Cultivated seedlings (measured at ca node 10): cotyledons reniform to oblong; stems square in cross-section; leaves petiolate, opposite for 3 to 6 pairs then alternate, ovate to orbicular or oblong, 4–9 cm long, 3–7 cm wide, base truncate to rounded, margin entire, apex pointed, dull, green.
Flowering has been recorded in January, February, March, April, May, June, August, October, November and December.
A medium-sized to tall box tree widespread on coastal plains and lower slopes of ranges, north through eastern New South Wales from Nowra and Bungonia to the western side of the Northern Tablelands e.g. Inverell, extending through south-eastern and central Queensland as far north as the Atherton Tableland. In Queensland it occurs as far inland as Texas, Barakula, Consuelo Tableland, Bogantungan, Torrens Creek and Mount Garnet. Soils tend to be heavy alluvial in valleys but not exclusively so as it also is found on basalt and even limestone on slopes. Eucalyptus moluccana is characterised by the rough grey bark on the trunk and smooth white branches, glossy green crown and terminal inflorescences. It is closely related to E. microcarpa, a more inland species with rough bark higher up the stem and smaller leaves, buds and fruit. Fruits of E. moluccana are barrel-shaped and resemble those of the related New South Wales tableland and western slopes species, E. albens. The latter species differs, however, in having a greyish to glaucous crown and larger, often glaucous, buds and fruit.

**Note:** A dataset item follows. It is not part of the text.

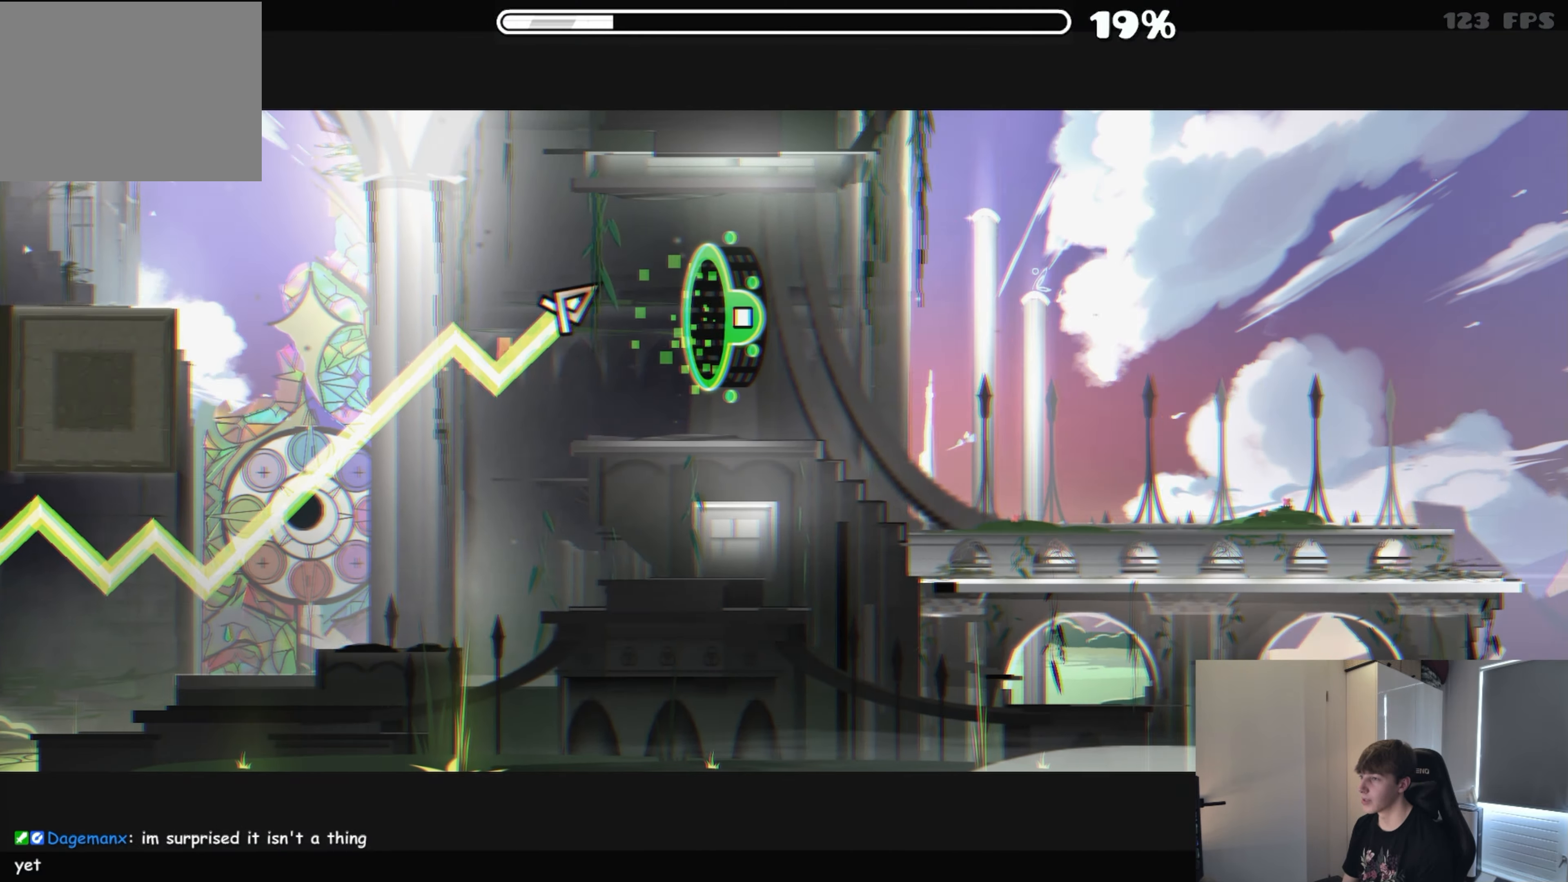
{"buttons": [], "events": [[66, "A", "up"]]}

In the classification of Brooker (2000) Eucalyptus moluccana belongs in Eucalyptus subgenus Symphyomyrtus section Adnataria (the boxes) because the buds have two opercula, ovules are in four rows, seeds are flattened-ovoid, cotyledons are reniform, and anthers are rigid on the staminal filaments. Within section Adnataria, E. moluccana is part of a subgroup, series Buxeales subseries Continentes, further distinguished by having buds that retain the outer operculum until flowering time when both opercula are shed together. Most species in this group are from eastern Australia and have all stamens fertile and are woodland trees of hills and plains, often dominant in the landscape, viz. E. albens, E. molucanna, E. microcarpa and E. woollsiana. Others, viz. E. viridis, E. polybractea, E. froggattii, E. odorata, E. albopurpurea and E. porosa, are mallees, some of them also occurring as small trees occasionally.

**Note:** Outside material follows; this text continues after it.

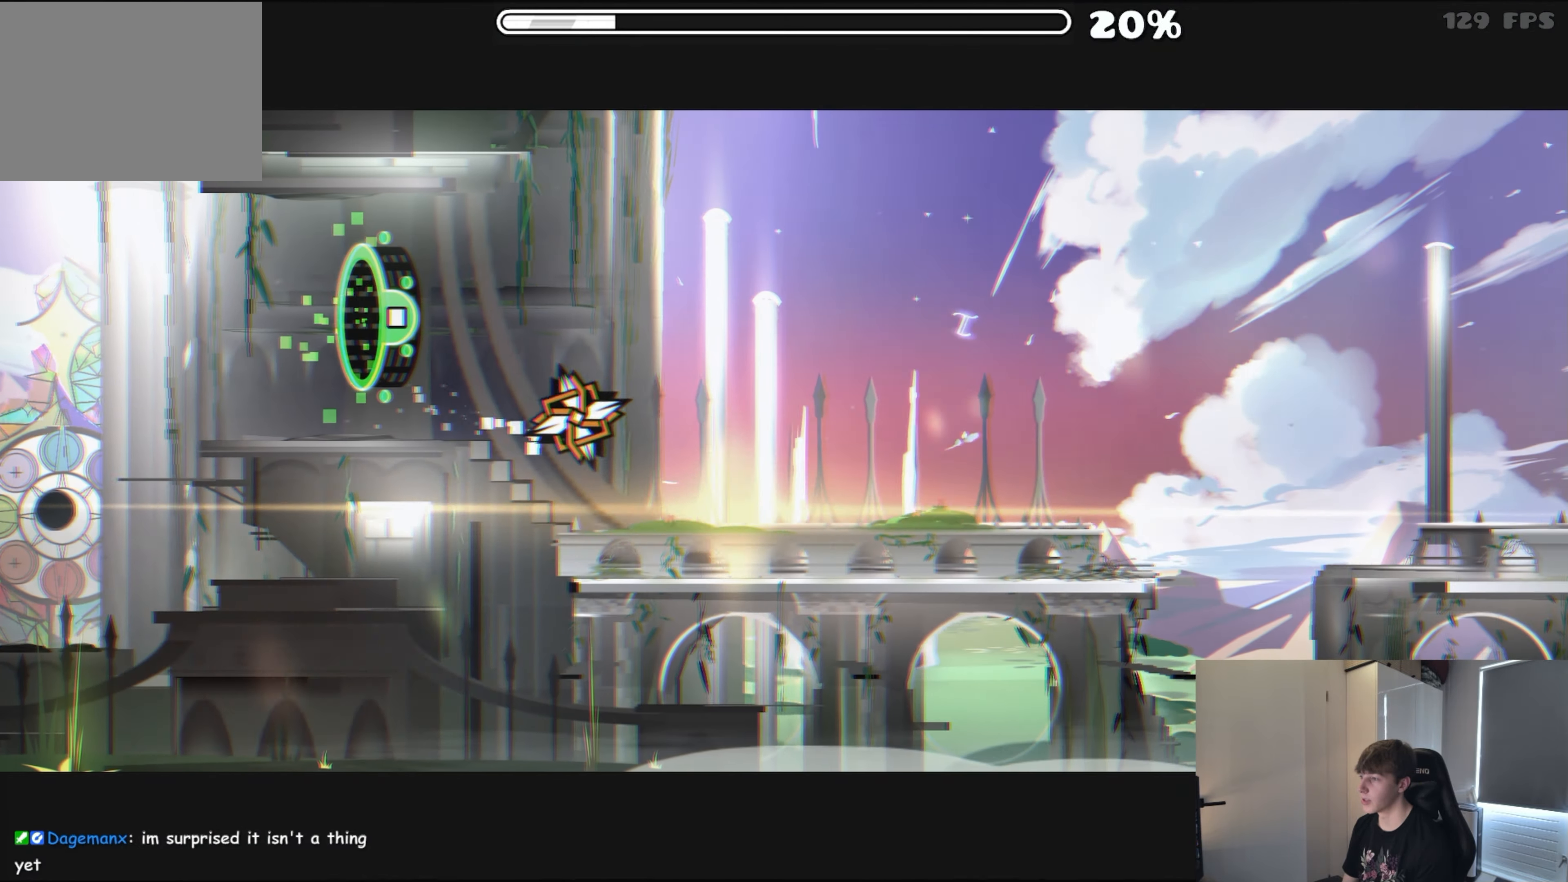
{"buttons": [], "events": []}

The closely related species E. moluccana, E. microcarpa and E. woollsiana differ mainly in the size of the juvenile leaves, other dimensions being overlapping to various degrees:
l x w cm
l x w cm
l x w cm
l:w ratio range
0.2-0.4 x 0.2-0.4
7.5-13.5 x 0.6-1.5
6-15 x 0.3-1.5
0.3-0.9 x 0.3-0.5
6-15 x 1-3
6-15 x 3-5.5
0.3-0.7 x 0.3-0.6
7-17 x 1.5-6.5
4-8 x 2.5-5.5
Based on specimens at CANB
Extra Note: A population of mallees with buds, fruit and adult and juvenile leaves indistinguishable from E. moluccana occurs on the south-western Darling Downs region of Queensland, in Yelarbon State Forest. The habitat is unusual for this taxon being flat with lateritic sandy clay loam with ironstone gravel and the mallees are associated with Triodia vella and Allocasuarina luehmanii (fide M.D. Crisp 11696, held at CANB).